The trouble with most analyses of Trump’s appeal is that they generally focus on him rather than what makes voters think a person who acts in this manner is remotely suitable for the presidency. Mind you, some of these pieces have been brilliant. Writers such as Jonah Goldberg, George Will, and our own Peter Wehner have done a great job discussing why Trump isn’t a conservative and the danger of elevating such a demagogue to power. But Trump’s appearance at the rally against the Iran nuclear deal yesterday in Washington — where he overshadowed every other speaker and even the issue itself while monopolizing press coverage of the event — should have been a reminder of why so many on the right are attracted to him.
This week the country is watching as Congressional Republicans flail away impotently as President Obama shoves a dangerous nuclear deal down the nation’s throat. He’s doing so in spite of the fact that majorities in both Houses of Congress oppose it as well as a clear majority of the public. He’s even doing it while keeping parts of the agreement secret, a clear violation of the very law that was passed to provide Congressional oversight of the matter rather than following the Constitution’s treaty clause.
As with the president’s ability to make an end run around Congress on immigration — the issue that catapulted Trump into the lead of the GOP race back in July — Republicans are helpless to stop Obama from doing as he likes. This says a lot more about the power of the modern presidency than it does about their incompetence though there has been some of that, too. Senator Bob Corker, the chair of the Senate Foreign Relations Committee was suckered into pushing a bill that gave Obama permission to avoid presenting the nuclear deal as a treaty that would have required 67 votes for passage. Corker was an unwitting ally of the administration but, in fairness, it must be noted that even if he hadn’t played the fool on this issue in the absence of a 60-seat filibuster-proof GOP majority, there is little the Republicans could have done to stop Obama.
It bears repeated that the fact that a majority of Republicans polled are backing the trio of non-politicians in the race constitutes a vote of no confidence in GOP politicians. That may not be entirely fair, but it is a measure of their level of frustration. Given the ease with which Obama has rolled over the Republicans on Iran and most any other issue on which he has taken them on, it’s hard to blame them.
But even if the summer of discontent is not over, that doesn’t mean that Trump isn’t making mistakes that may eventually come back to haunt him. At some point over the course of the next few months, the 17-person field that he has dominated is going to start sorting itself out. Some of those at the bottom of the polls are going to run out of money. Others will begin to feel the pressure from donors and Republican activists to put the party and the country first and get behind someone who can stop Trump rather than continue to divide the majority of voters who clearly don’t want any part of his show.

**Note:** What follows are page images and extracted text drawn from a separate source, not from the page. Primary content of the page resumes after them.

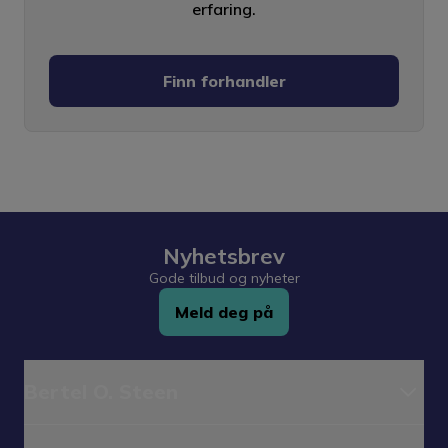
erfaring.
Finn forhandler
Nyhetsbrev
Gode tilbud og nyheter
Meld deg på
Bertel O. Steen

Some wise pundits continue to tell us that the normal rules of political warfare will eventually reapply and that Trump will fall perhaps as rapidly as he rose. That’s encouraging for those of us who see him as utterly unsuited for the presidency and as likely to implement liberal policies as conservative ones. Indeed, perhaps next week’s CNN debate at the Reagan Library will be the moment when the laws of political gravity may start to bring him down when he goes face-to-face with Fiorina, the woman whose face he mocked. But it won’t happen by magic. Nor will it be purely a matter of voters finally realizing the truth about this vulgarian. So long as Obama is riding roughshod over the Constitution, a lot of GOP voters are going to want someone who is seen as a fighter. If Trump remains the one who best fits that tag, he’s not going to go away.